- Born: Chipping, Lancashire, England
- Education: Jesus College, Oxford Clare College, Cambridge
- Known for: Discovery of Baryon Acoustic Oscillations, Semi-analytical Models in Galaxy Formation
- Awards: Shaw Prize (2014)
- Scientific career
- Fields: Cosmology, Galaxy formation, Galactic Astronomy
- Workplaces: University of California Berkeley Durham University
- Doctoral advisor: George Efstathiou and Nick Kaiser
- Website: star-www.dur.ac.uk/~cole

= Shaun Cole =

British cosmologist and academic

Shaun Malcolm Cole (born 19 November 1963) is a British cosmologist.
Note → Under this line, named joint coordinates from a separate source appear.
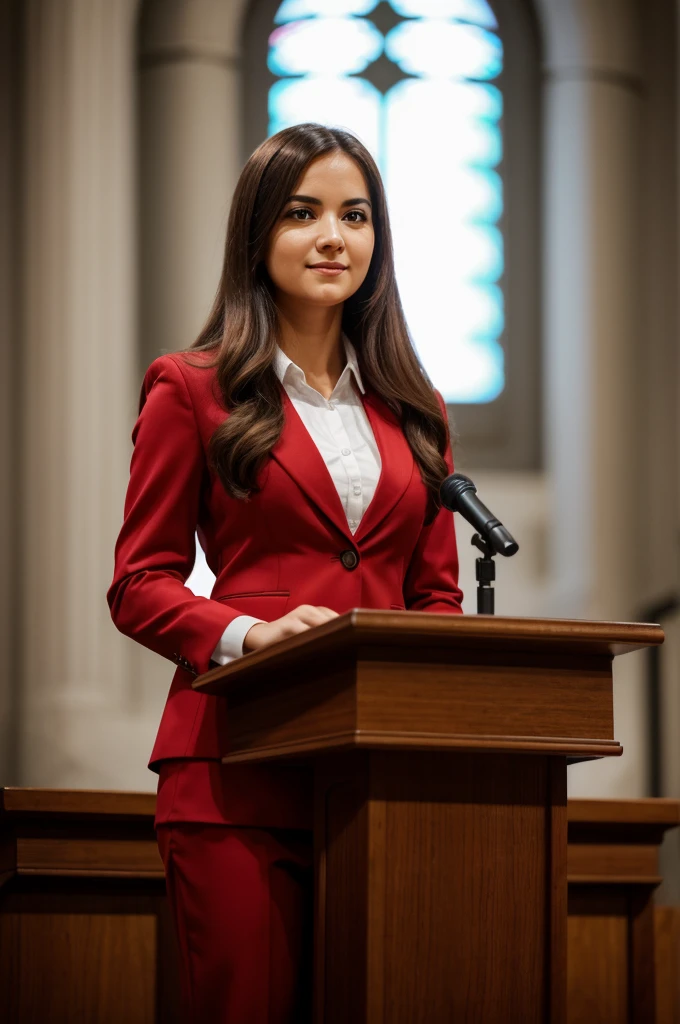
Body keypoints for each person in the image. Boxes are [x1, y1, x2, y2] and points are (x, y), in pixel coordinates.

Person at [107, 121, 464, 1023]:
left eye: (355, 215)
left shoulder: (416, 408)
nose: (332, 238)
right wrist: (248, 634)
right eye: (303, 214)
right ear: (258, 234)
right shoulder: (189, 388)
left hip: (381, 777)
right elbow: (139, 582)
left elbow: (436, 597)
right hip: (234, 763)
Cole grew up in Chipping, Lancashire. He graduated from Jesus College, Oxford with a first-class degree in Physics in 1985, and subsequently completed Part III of the Mathematical Tripos at the University of Cambridge. His performance in Part III was strong enough to earn a studentship for a PhD at the Cambridge Institute of Astronomy.

Cole has been Professor of Physics at Durham University since 2005 and was the director of the Institute for Computational Cosmology (2020-2025). He was joint-winner of the 2014 Shaw Prize with Daniel Eisenstein and John A. Peacock.